(Provided records begins)

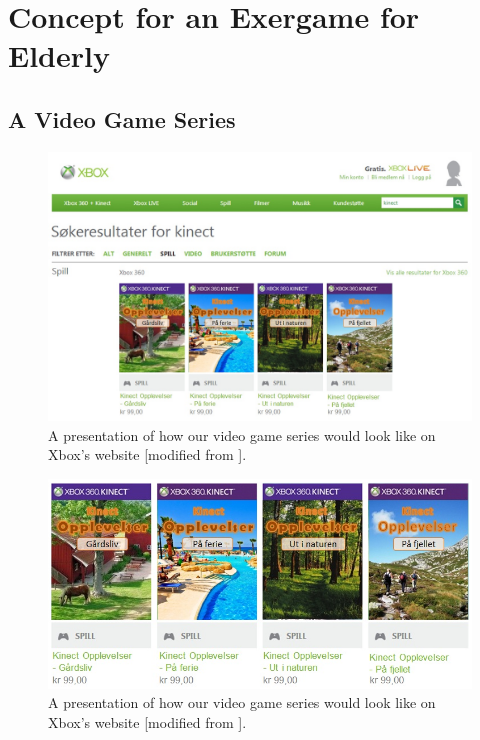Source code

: \chapter{Concept for an Exergame for Elderly}


\section{A Video Game Series}
\begin{figure} [ht!]
\centering
\includegraphics[scale=0.5, angle=90]{SpillXboxNYNY.jpg}
\caption[Presentation of our video game series]{A presentation of how our video game series would look like on Xbox's website [modified from \cite{XboxNettside}].}
\label{fig:videogameseries}
\end{figure}

\begin{figure} [ht!]
\centering
\includegraphics[scale=0.7]{SpillXboxNY.png}
\caption[Presentation of our video game series]{A presentation of how our video game series would look like on Xbox's website [modified from \cite{XboxNettside}].}
\label{fig:videogameseries}
\end{figure}

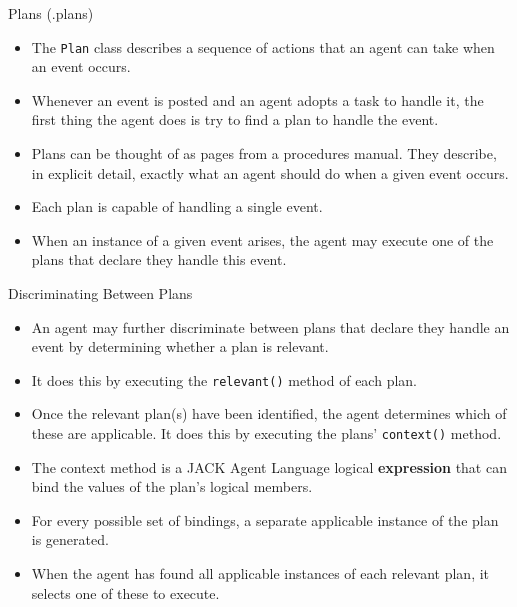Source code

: \documentclass[aspectratio=1610,xcolor=dvipsnames,t]{beamer}
\begin{document}
\begin{frame}{Plans (.plans)} 
    \begin{itemize}
        \item The \texttt{Plan} class describes a sequence of actions that an 
              agent can take when an event occurs. 
        \item Whenever an event is posted and an agent adopts a 
              task to handle it, the first thing the agent does is 
              try to find a plan to handle the event.
        \item Plans can be thought of as pages from a procedures manual. 
              They describe, in explicit detail, exactly what an agent 
              should do when a given event occurs. 
        \item Each plan is capable of handling a single event. 
        \item When an instance of a given event arises, 
              the agent may execute one of the plans that 
              declare they handle this event. 
    \end{itemize} 
\end{frame} 

\begin{frame}{Discriminating Between Plans} 
    \begin{itemize}
        \item An agent may further discriminate between plans 
              that declare they handle an event by determining 
              whether a plan is relevant. 
        \item It does this by executing the \texttt{relevant()} method of each plan. 
        \item Once the relevant plan(s) have been identified, 
              the agent determines which of these are applicable. 
              It does this by executing the plans' \texttt{context()} method. 
          \item The context method is a JACK Agent Language logical \textbf{expression} 
              that can bind the values of the plan's logical members. 
        \item For every possible set of bindings, a separate applicable instance 
              of the plan is generated.
        \item When the agent has found all applicable instances of 
              each relevant plan, it selects one of these to execute.
    \end{itemize}
\end{frame}
\end{document}
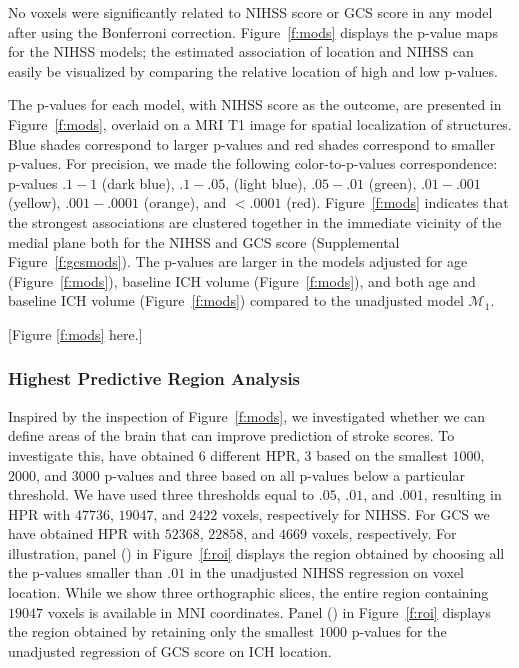 \documentclass[10pt]{article}\usepackage[]{graphicx}\usepackage[]{color}
\begin{document}
No voxels were significantly related to NIHSS score or GCS score in any model after using the Bonferroni correction.  Figure~\ref{f:mods} displays the p-value maps for the NIHSS models; the estimated association of location and NIHSS can easily be visualized by comparing the relative location of high and low p-values. 

The p-values for each model, with NIHSS score as the outcome, are presented in Figure~\ref{f:mods}, overlaid on a MRI T1 image for spatial localization of structures.  Blue shades correspond to larger p-values and red shades correspond to smaller p-values.  For precision, we made the following color-to-p-values correspondence: p-values $.1-1$ (dark blue), $.1-.05$, (light blue), $.05-.01$ (green), $.01-.001$ (yellow),  $.001-.0001$ (orange), and $< .0001$ (red).  Figure~\ref{f:mods} indicates that the strongest associations are clustered together in the immediate vicinity of the medial plane both for the NIHSS and GCS score (Supplemental Figure~\ref{f:gcsmods}).  The p-values are larger in the models adjusted for age (Figure~\ref{f:mods}\protect{}), baseline ICH volume (Figure~\ref{f:mods}\protect{}), and both age and baseline ICH volume (Figure~\ref{f:mods}\protect{}) compared to the unadjusted model $\mathcal{M}_1$.  

[Figure \ref{f:mods} here.]

\subsubsection{Highest Predictive Region Analysis}






Inspired by the inspection of Figure~\ref{f:mods}, we investigated whether we can define areas of the brain that can improve prediction of stroke scores. To investigate this, have obtained 6 different HPR, 3 based on the smallest $1000$, $2000$, and $3000$ p-values and three based on all p-values below a particular threshold. We have used three thresholds equal to $.05$, $.01$, and $.001$, resulting in HPR with $47736$, $19047$, and $2422$ voxels, respectively for NIHSS. 
For GCS we have obtained HPR with $52368$, $22858$, and $4669$ voxels, respectively. For illustration, panel (\protect{}) in Figure~\ref{f:roi} displays the region obtained by choosing all the p-values smaller than $.01$ in the unadjusted NIHSS regression on voxel location.  While we show three orthographic slices, the entire region containing $19047$ voxels is available in MNI coordinates. Panel (\protect{}) in Figure~\ref{f:roi} displays the region obtained by retaining only the smallest $1000$ p-values for the unadjusted regression of GCS score on ICH location. 
\end{document}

(Provided records ends)

Exercise
Go through the data above and transcribe it in full, omitting any image.

Worked solution
Source code

: \chapter{Concept for an Exergame for Elderly}


\section{A Video Game Series}
\begin{figure} [ht!]
\centering
\includegraphics[scale=0.5, angle=90]{SpillXboxNYNY.jpg}
\caption[Presentation of our video game series]{A presentation of how our video game series would look like on Xbox's website [modified from \cite{XboxNettside}].}
\label{fig:videogameseries}
\end{figure}

\begin{figure} [ht!]
\centering
\includegraphics[scale=0.7]{SpillXboxNY.png}
\caption[Presentation of our video game series]{A presentation of how our video game series would look like on Xbox's website [modified from \cite{XboxNettside}].}
\label{fig:videogameseries}
\end{figure}

Source code

: \documentclass[aspectratio=1610,xcolor=dvipsnames,t]{beamer}
\begin{document}
\begin{frame}{Plans (.plans)} 
    \begin{itemize}
        \item The \texttt{Plan} class describes a sequence of actions that an 
              agent can take when an event occurs. 
        \item Whenever an event is posted and an agent adopts a 
              task to handle it, the first thing the agent does is 
              try to find a plan to handle the event.
        \item Plans can be thought of as pages from a procedures manual. 
              They describe, in explicit detail, exactly what an agent 
              should do when a given event occurs. 
        \item Each plan is capable of handling a single event. 
        \item When an instance of a given event arises, 
              the agent may execute one of the plans that 
              declare they handle this event. 
    \end{itemize} 
\end{frame} 

\begin{frame}{Discriminating Between Plans} 
    \begin{itemize}
        \item An agent may further discriminate between plans 
              that declare they handle an event by determining 
              whether a plan is relevant. 
        \item It does this by executing the \texttt{relevant()} method of each plan. 
        \item Once the relevant plan(s) have been identified, 
              the agent determines which of these are applicable. 
              It does this by executing the plans' \texttt{context()} method. 
          \item The context method is a JACK Agent Language logical \textbf{expression} 
              that can bind the values of the plan's logical members. 
        \item For every possible set of bindings, a separate applicable instance 
              of the plan is generated.
        \item When the agent has found all applicable instances of 
              each relevant plan, it selects one of these to execute.
    \end{itemize}
\end{frame}
\end{document}
 \documentclass[10pt]{article}\usepackage[]{graphicx}\usepackage[]{color}
\begin{document}
No voxels were significantly related to NIHSS score or GCS score in any model after using the Bonferroni correction.  Figure~\ref{f:mods} displays the p-value maps for the NIHSS models; the estimated association of location and NIHSS can easily be visualized by comparing the relative location of high and low p-values. 

The p-values for each model, with NIHSS score as the outcome, are presented in Figure~\ref{f:mods}, overlaid on a MRI T1 image for spatial localization of structures.  Blue shades correspond to larger p-values and red shades correspond to smaller p-values.  For precision, we made the following color-to-p-values correspondence: p-values $.1-1$ (dark blue), $.1-.05$, (light blue), $.05-.01$ (green), $.01-.001$ (yellow),  $.001-.0001$ (orange), and $< .0001$ (red).  Figure~\ref{f:mods} indicates that the strongest associations are clustered together in the immediate vicinity of the medial plane both for the NIHSS and GCS score (Supplemental Figure~\ref{f:gcsmods}).  The p-values are larger in the models adjusted for age (Figure~\ref{f:mods}\protect{}), baseline ICH volume (Figure~\ref{f:mods}\protect{}), and both age and baseline ICH volume (Figure~\ref{f:mods}\protect{}) compared to the unadjusted model $\mathcal{M}_1$.  

[Figure \ref{f:mods} here.]

\subsubsection{Highest Predictive Region Analysis}






Inspired by the inspection of Figure~\ref{f:mods}, we investigated whether we can define areas of the brain that can improve prediction of stroke scores. To investigate this, have obtained 6 different HPR, 3 based on the smallest $1000$, $2000$, and $3000$ p-values and three based on all p-values below a particular threshold. We have used three thresholds equal to $.05$, $.01$, and $.001$, resulting in HPR with $47736$, $19047$, and $2422$ voxels, respectively for NIHSS. 
For GCS we have obtained HPR with $52368$, $22858$, and $4669$ voxels, respectively. For illustration, panel (\protect{}) in Figure~\ref{f:roi} displays the region obtained by choosing all the p-values smaller than $.01$ in the unadjusted NIHSS regression on voxel location.  While we show three orthographic slices, the entire region containing $19047$ voxels is available in MNI coordinates. Panel (\protect{}) in Figure~\ref{f:roi} displays the region obtained by retaining only the smallest $1000$ p-values for the unadjusted regression of GCS score on ICH location. 
\end{document}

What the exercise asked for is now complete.